$\pi_{0.5}$: A Vision-Language-Action Model with Open-World Generalization
The design of $\pi_{0.5}$ follows a simple hierarchical architecture: they first pre-train the model on the heterogeneous mixture of training tasks, and then fine-tune it specifically for mobile manipulation with both low-level action examples and high-level "semantic" actions, which correspond to predicting subtask labels such as "pick up the cutting board" or "rearrange the pillow".
The policy distribution is:
\[ \pi_{\theta}(a_{t:t+H}, \hat{l} | o_t, l) = \pi_{\theta}(a_{t:t+H} | o_t, \hat{l}) \pi_{\theta}(\hat{l} | o_t, l) \]
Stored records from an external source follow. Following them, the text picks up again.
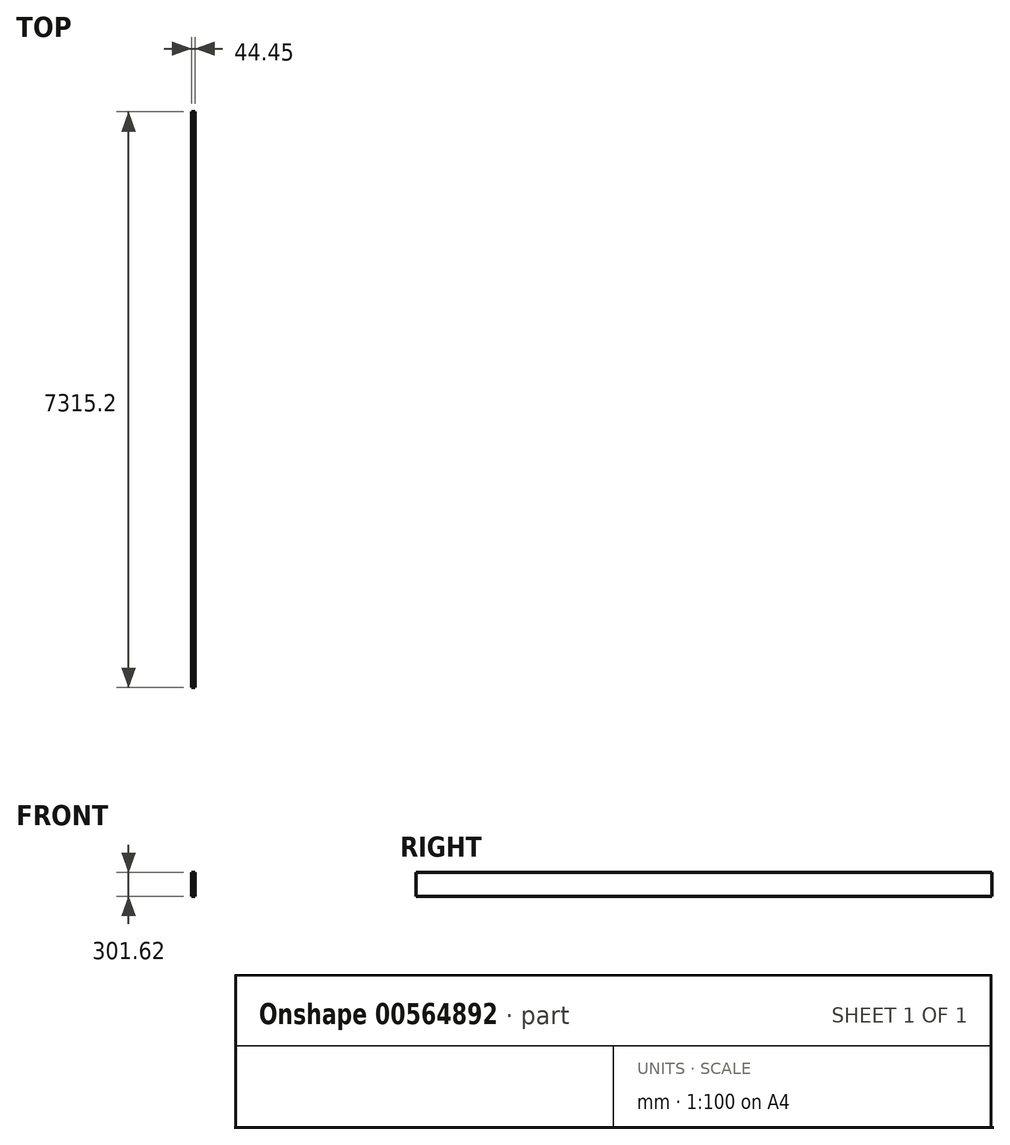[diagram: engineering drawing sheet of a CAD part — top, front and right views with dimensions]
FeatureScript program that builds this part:
annotation { "Feature Type Name" : "Feature", "Feature Type Description" : "" }
export const myFeature = defineFeature(function(context is Context, id is Id, definition is map)
    precondition{}
    {
        {
            var Q0;
            Q0=qCreatedBy(makeId("Front.planeOp"),FACE);
            var sketch = newSketch(context, id + "F0", { "sketchPlane" : qUnion([Q0])});
            skLineSegment(sketch, "E0.bottom", {"start": v(0, 0) * mm, "end": v(44.45, 0) * mm});
            skLineSegment(sketch, "E0.top", {"start": v(0, 301.63) * mm, "end": v(44.45, 301.63) * mm});
            skLineSegment(sketch, "E0.left", {"start": v(0, 0) * mm, "end": v(0, 301.63) * mm});
            skLineSegment(sketch, "E0.right", {"start": v(44.45, 0) * mm, "end": v(44.45, 301.63) * mm});
            skSolve(sketch);
        }
        {
            var Q0;
            Q0=qSketchRegion(id+"F0",true);
            extrude(context, id + "F1", {"entities" : qUnion([Q0]), "depth" : 7315.2 * mm, "offsetDistance" : 25.4 * mm});
        }
    });
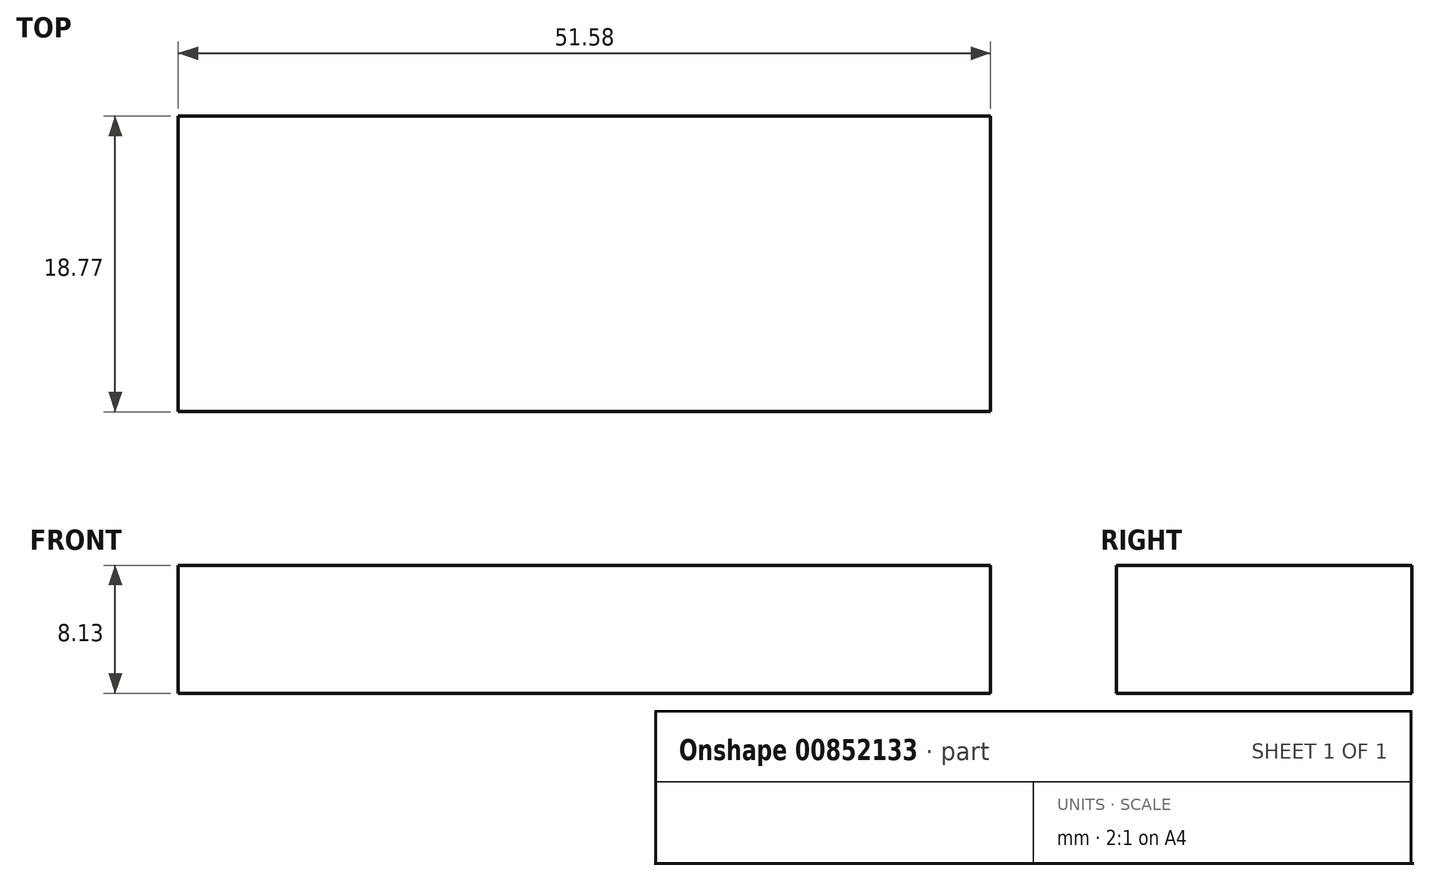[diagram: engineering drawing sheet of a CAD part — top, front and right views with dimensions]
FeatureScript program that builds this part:
annotation { "Feature Type Name" : "Feature", "Feature Type Description" : "" }
export const myFeature = defineFeature(function(context is Context, id is Id, definition is map)
    precondition{}
    {
        {
            var Q0;
            Q0=qCreatedBy(makeId("Top.planeOp"),FACE);
            var sketch = newSketch(context, id + "F0", { "sketchPlane" : qUnion([Q0])});
            skLineSegment(sketch, "E0.bottom", {"start": v(-30.54, 4.6) * mm, "end": v(21.04, 4.6) * mm});
            skLineSegment(sketch, "E0.top", {"start": v(-30.54, -14.17) * mm, "end": v(21.04, -14.17) * mm});
            skLineSegment(sketch, "E0.left", {"start": v(-30.54, 4.6) * mm, "end": v(-30.54, -14.17) * mm});
            skLineSegment(sketch, "E0.right", {"start": v(21.04, 4.6) * mm, "end": v(21.04, -14.17) * mm});
            skSolve(sketch);
        }
        {
            var Q0;
            Q0 = qSketchRegion(id + "F0", true);
            extrude(context, id + "F1", {"entities" : qUnion([Q0]), "depth" : 8.13 * mm, "offsetDistance" : 25.4 * mm});
        }
    });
where the action distribution only conditioned on $\hat{l}$, not $l$. $o_t$ contains the images from all of the cameras and the robot's configuration (joint angles, gripper pose, torso lift pose, and base velocity). $l$ is the overall task prompt, and $\hat{l}$ is the model's (tokenized) textual output, which could be either a predicted high-level subtask or the answer to a vision-language prompt in web data.
Attention Mask
A full prefix mask is used on images, prompt tokens, and proprioceptive state; FAST action tokens attend to this prefix and auto-regressively on previous action tokens. Embeddings from the action expert embeddings attend to the prefix and to one another, but do not attend to FAST action tokens to avoid information leakage between the two representations of actions. In effect, information flows unidirectionally from the VLM to the action expert; no VLM embedding attends to the action expert.

Advantages
- Bidirectional: state and vision-language mutually contextualize each other.
Disadvantages
- Discretization loss: continuous proprioceptive state → discrete tokens loses precision
- Semantic mismatch: treating joint angles as "words" is conceptually awkward.
- Computational: longer sequence = quadratic attention cost.